In the first game in National
Basketball Association history, the New
York Knickerbockers put four Jews on the
court for the opening tip-off and carried
six Jews on their roster. In that initial
game, played on November 1, 1946, the Knicks
won a thriller over the Toronto Huskies
by the score of 68-66. Leo “Ace” Gottlieb
led the Knicks in scoring with 14 points.
Sidney “Sonny” Hertzberg captained the team.
Oscar “Ossie” Schechtman scored on the first
shot of the game — thus becoming the
first man in the history of the NBA to score
a point. Ralph Kaplowitz was the fourth Jew
in the Knick’s starting five, while Nat
Militzok and Hank Rosenstein played as reserves.
When the league was founded, teams tended to sign
players who had roots in their communities. The Boston franchise, appealing
to a city dominated by Irish immigrants and their descendants, named
itself the Celtics. New York was home to America’s largest Jewish population.
Even though Ned Irish, a Catholic, owned the team, the Knickerbockers
recruited Jewish players from the New York area. Schectman was an All-American
at Long Island University. Kaplowitz, a butcher’s son, captained the
NYU team. Hertzberg, whose father worked in children’s clothing and
Rosenstein, whose father drove a truck, went to the City College of
New York. Militzok attended Hofstra and Cornell. “Ace” Gottlieb
played at De Witt Clinton High before playing semi-pro ball.
In the 1940s, the “city
game” was quite different than the high-flying
version played today. Players shot and passed
the ball with two hands. “In those days,
if you took a jump shot;” Militzok
recalled, “you would be sitting right
next to the coach.”
There was no such thing as the dunk, touching
the rim was a technical foul, there was
no 24-second shot clock and few players stood
taller than 6'6".
Jews filled key positions
in the league’s administration. Maurice
Podoloff, former president of the American
Hockey League, served as the NBA’s first
president. Among the league’s first Jewish
coaches were Arnold
“Red” Auerbach of the Washington
Capitols and owner-coach Eddie Gottlieb
of the Philadelphia Warriors. Both Auerbach
and Gottlieb were elected to the Basketball
Hall of Fame, as was Dolph
Schayes of the Syracuse Nationals, the
only Jewish player selected among the top
50 all-time NBA players.
Player salaries in 1946 were inadequate to support
a family. Ralph Kaplowitz signed a deal for $6,500 for the season, less
than today’s average player makes for a single game. All the players
had to work at other jobs during the off-season. For many of the players,
a year or two of such insecurity encouraged them to find more stable
careers. Hertzberg left to become a successful stockbroker, while Rosenstein
became a technical sales consultant in the plastics industry. Ossie
Schectman retired in 1947 to enter the garment industry.
Money aside, it wasn’t
easy to be a Jewish player when playing
outside New York. Kaplowitz recalled that
when he played on the road, raucous non-Jewish
fans would yell at the Knick players, “Abe,
throw it to Abe.” Militzok said, “Playing
in Pittsburgh and we came out on the floor,
I heard them singing: ‘East Side,
West Side, here come the Jews from New York.’”

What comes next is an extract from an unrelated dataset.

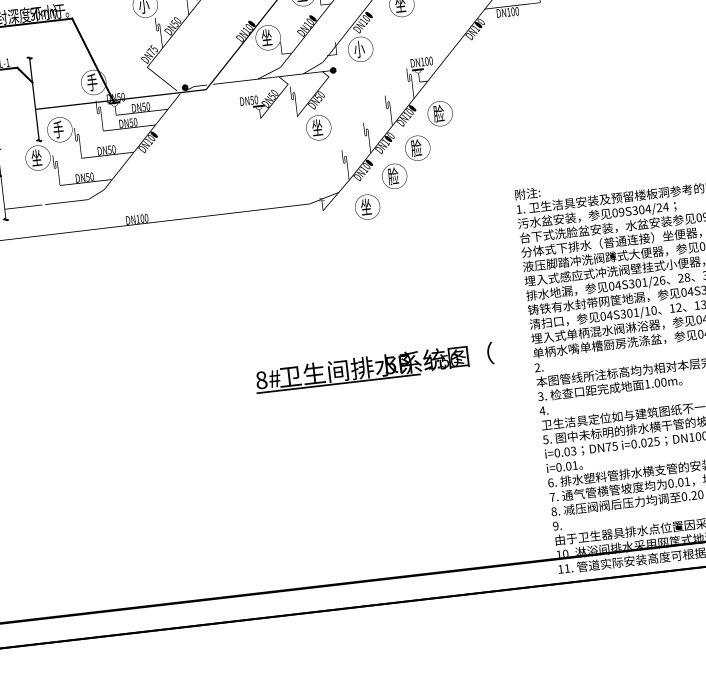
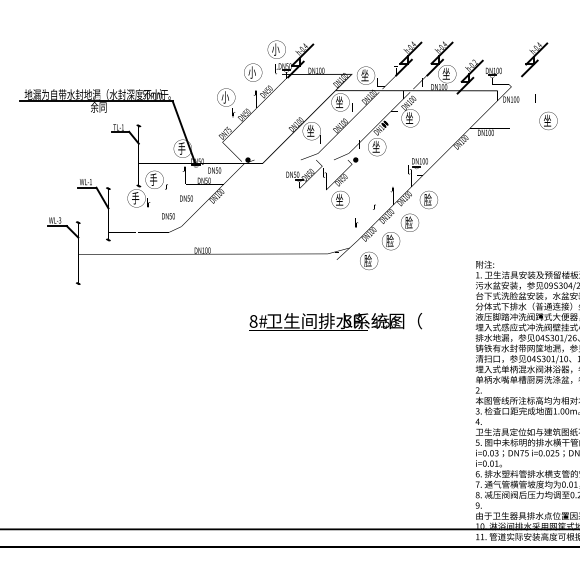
text: (358, 50) -> (375, 147), 小 -> 坐
text: (36, 158) -> (135, 198), 坐 -> 手
text: (365, 206) -> (367, 260), 坐 -> 脸
text: (374, 367) -> (335, 321), moved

Concerned that the predominance
of Jews on the Knicks might hurt at the box
office, the Knick’s management decided to
change the team’s composition. They sold
Kaplowitz’s contract to the Warriors midway
through that first season and traded Rosenstein
to Providence. Sonny Hertzberg played with
Washington and Boston before retiring to
become an optician. The Knicks never had
another Jewish player, although Hall of Famer
Red Holzman became their coach in the 1960s.
Today, the city game belongs to African-Americans.
In the future, it will pass to Hispanics and other new immigrant groups.
In 1946, professional basketball, at least in New York, was not just
the city game. It was the Jewish game.